I am testing a method that override some parameter in jwtGrantedAuthoritiesConverter but always when i debug get that this collection (Collection authorities = jwtGrantedAuthoritiesConverter.convert(jwt);) is empty did not know the reason !! here is my code
can some one help me please .. Thank you!

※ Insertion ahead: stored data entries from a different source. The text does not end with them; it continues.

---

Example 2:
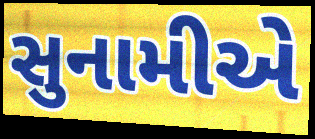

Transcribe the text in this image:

સુનામીએ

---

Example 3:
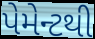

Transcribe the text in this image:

પેમેન્ટથી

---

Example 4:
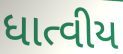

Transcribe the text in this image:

ધાત્વીય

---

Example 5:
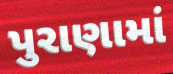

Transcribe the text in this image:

પુરાણામાંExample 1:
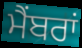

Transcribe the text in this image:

ਮੈਂਬਰਾਂ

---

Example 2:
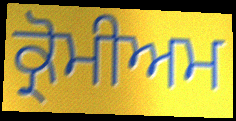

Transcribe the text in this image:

ਕ੍ਰੋਮੀਅਮ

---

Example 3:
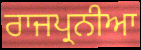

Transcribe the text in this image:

ਰਾਜਪ੍ਰਨੀਆ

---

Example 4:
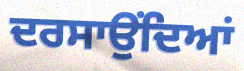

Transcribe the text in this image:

ਦਰਸਾਉਂਦਿਆਂ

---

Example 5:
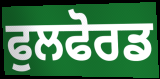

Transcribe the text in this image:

ਫੁਲਫੋਰਡ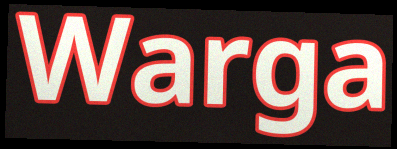
Warga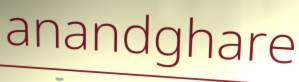
anandghare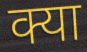
क्या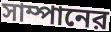
সাম্পানেরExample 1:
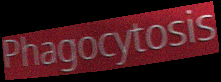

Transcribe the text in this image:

Phagocytosis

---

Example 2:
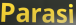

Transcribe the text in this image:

Parasi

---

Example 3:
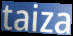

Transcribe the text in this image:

taiza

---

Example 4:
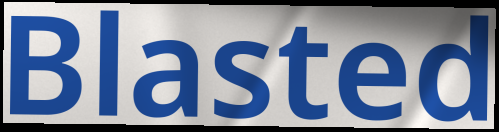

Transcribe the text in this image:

Blasted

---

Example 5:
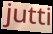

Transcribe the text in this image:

jutti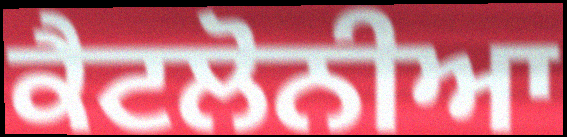
ਕੈਟਲੋਨੀਆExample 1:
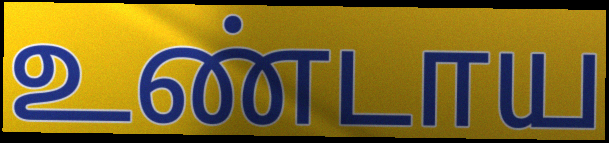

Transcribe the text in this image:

உண்டாய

class SecurityConfigTest {
@Test
void convertWithOverriddenGrantedAuthoritiesConverter() {
Jwt jwt = this.jwt(Collections.singletonMap("scope", "message:read message:write"));
JwtGrantedAuthoritiesConverter jwtGrantedAuthoritiesConverter = new JwtGrantedAuthoritiesConverter();
jwtGrantedAuthoritiesConverter.setAuthorityPrefix("");
jwtGrantedAuthoritiesConverter.setAuthoritiesClaimName("roles");
Collection<GrantedAuthority> authorities = jwtGrantedAuthoritiesConverter.convert(jwt);
assertThat(authorities).containsExactly(
new SimpleGrantedAuthority("message:read"),
new SimpleGrantedAuthority("message:write"));
Assert.assertTrue(authorities.contains("roles"));
}
private Jwt jwt(Map<String, Object> claims) {
Map<String, Object> headers = new HashMap<>();
headers.put("alg", JwsAlgorithms.RS256);
return new Jwt("token", Instant.now(), Instant.now().plusSeconds(3600), headers, claims);
}
}
according to the docs the default claim that spring will use when trying to find Authorities to mapping scopes to roles is the scope claim in the JWT.

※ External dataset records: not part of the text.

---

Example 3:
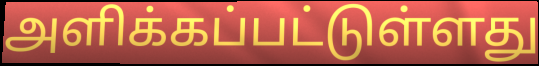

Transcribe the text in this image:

அளிக்கப்பட்டுள்ளது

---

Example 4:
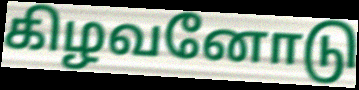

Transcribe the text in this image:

கிழவனோடு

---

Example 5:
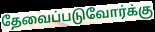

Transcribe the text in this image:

தேவைப்படுவோர்க்கு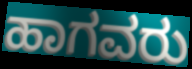
ಹಾಗವರು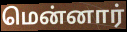
மென்னார்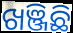
ଖଞ୍ଜିଛି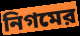
নিগমেরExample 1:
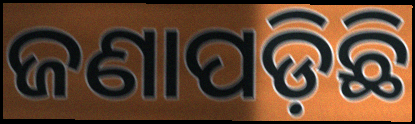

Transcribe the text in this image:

ଜଣାପଡ଼ିଛି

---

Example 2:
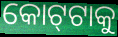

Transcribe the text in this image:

କୋଟ୍‌ଟାକୁ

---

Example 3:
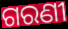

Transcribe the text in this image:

ଗରଣୀ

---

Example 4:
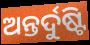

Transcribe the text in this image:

ଅନ୍ତର୍ଦୁଷ୍ଟି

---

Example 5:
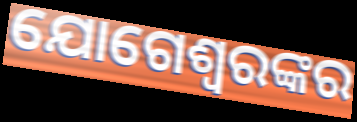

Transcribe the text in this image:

ଯୋଗେଶ୍ଵରଙ୍କରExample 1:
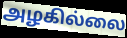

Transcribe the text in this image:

அழகில்லை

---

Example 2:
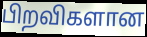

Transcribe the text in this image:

பிறவிகளான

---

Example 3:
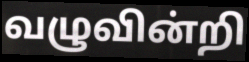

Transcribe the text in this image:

வழுவின்றி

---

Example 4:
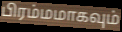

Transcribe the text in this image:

பிரம்மமாகவும்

You can override this behavior by supplying a custom JwtGrantedAuthoritiesConverter and use the setAuthoritiesClaimName to set a different claim.
the above code has this line
jwtGrantedAuthoritiesConverter.setAuthoritiesClaimName("roles");
so spring tries to find a claim called roles in the JWT, that it can map to authorities and it can't find it, so it returns empty.
Removing that line will fix the problem.